We found that testing rates did not significantly increase following the sentinel event and that testing rates varied significantly depending on ordering specialty. These findings suggest that significant opportunities for improvement in testing continue to exist.

The variation in testing rates among specialties may be due to varying treatment norms. Specialties with lower testing rates included hematology, oncology, and transplant medicine, where patients are likely to undergo routine blood tests during treatment, ensuring up-to-date status regarding any potential adverse events. In specialties with significantly more PGx testing (e.g., dermatology, gastroenterology, and rheumatology), azathioprine is prescribed to combat inflammation, and most prescriptions are for outpatients, which may result in fewer opportunities for CBC monitoring.

Race-related differences in testing rates may be related to provider awareness of racial differences in TPMT genotype and phenotype status. Studies show lower TPMT activity in Black individuals than in White or Asian individuals, and Dickson et al. observed that Black patients discontinued azathioprine due to hematopoietic toxicity at a higher rate than White patients [4, 10,11,12]. Additionally, studies indicate that the prevalence of TPMT variants differs among races; the most common variant allele is TPMT*3A in White individuals and TPMT*3C in Black and Asian individuals [13]. Research has observed a lower prevalence of TPMT variants among Chinese and South Asian individuals than White individuals [14].

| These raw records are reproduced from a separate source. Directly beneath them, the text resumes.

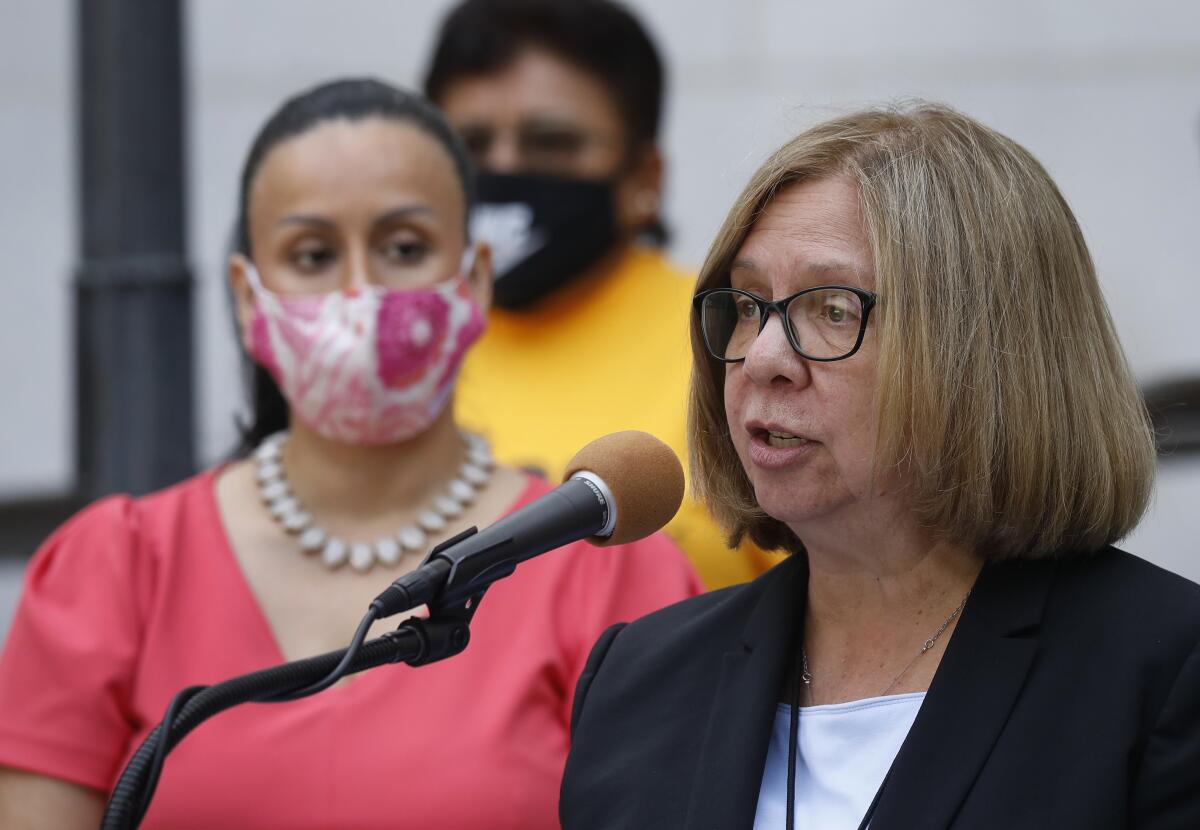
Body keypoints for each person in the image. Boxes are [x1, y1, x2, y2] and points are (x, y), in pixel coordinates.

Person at [0, 78, 700, 829]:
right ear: (248, 295)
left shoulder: (607, 566)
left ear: (474, 280)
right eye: (312, 254)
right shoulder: (113, 566)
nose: (361, 292)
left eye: (404, 247)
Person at [559, 103, 1200, 829]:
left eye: (831, 308)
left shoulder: (1163, 671)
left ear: (983, 352)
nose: (764, 358)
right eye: (746, 304)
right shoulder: (640, 678)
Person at [422, 0, 778, 589]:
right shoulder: (389, 342)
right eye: (472, 144)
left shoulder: (737, 336)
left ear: (644, 179)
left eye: (551, 142)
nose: (505, 168)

The initial increase in PGx testing from 2010 to 2014 was likely due to an increased understanding and availability of TPMT PGx testing; for instance, the initial CPIC® guideline for TPMT testing and dosing was published in 2011 [15]. A similar pattern of increased testing was observed by Dickson et al. although in that patient population, testing continued to increase through 2018 [4]. Within our cohort, a significant portion of patients prescribed thiopurines were still not tested either before or after treatment initiation. Additionally, neither the sentinel event nor implementation of MUET was associated with a significant increase in testing.

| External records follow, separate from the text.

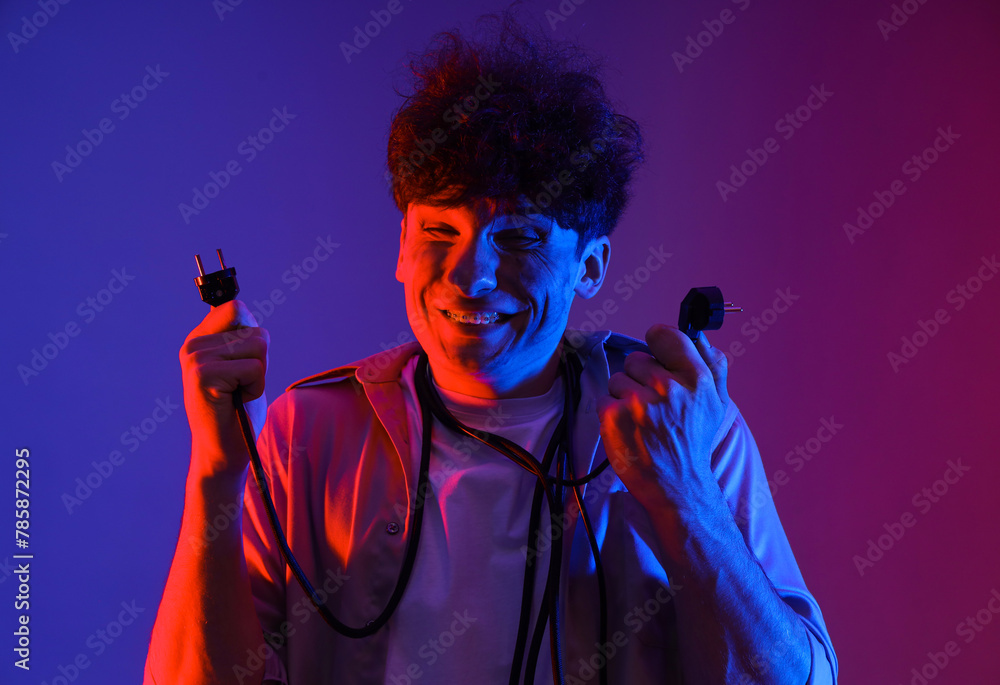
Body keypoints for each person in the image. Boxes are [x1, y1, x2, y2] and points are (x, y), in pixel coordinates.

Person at [144, 14, 837, 685]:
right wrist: (214, 474)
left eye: (520, 238)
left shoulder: (684, 425)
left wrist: (686, 499)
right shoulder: (308, 432)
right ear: (401, 247)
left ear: (590, 266)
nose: (469, 276)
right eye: (439, 231)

We believe that the current, predominantly reactive, paradigm for treating patients with potentially decreased TPMT activity is insufficient. Variation in practices among various specialties presents significant challenges to the implementation of TPMT PGx testing and dissemination of testing results [16]. Additionally, as shown by Coenen et al., adoption of one form of testing does not exclude or trivialize other tests, and continued monitoring by CBCs even after TPMT PGx testing resulted in fewer patients with hematological toxicity [5]. Thus, integrating information on testing status and results in the EHRs is critical to ensure that providers are aware of testing needs and available genetic information to guide therapeutic decisions. A combination of increased PGx testing and the incorporation of decision supports and clinical dashboards into EHR systems may result in a more proactive approach to the prevention of drug-use adverse events associated with genetic variants.

This study was limited by constraints of the VA population. Although the VA is the largest healthcare system in the U.S., its population is predominantly male and older. We determined the likely sources of the prescription for inpatient population based on chronological proximity and not direct link to the prescription. To limit potential bias from past exposure to thiopurines, we only included patients who were newly initiated on the treatment. We did not report TPMT testing performed independent of thiopurine treatment initiation.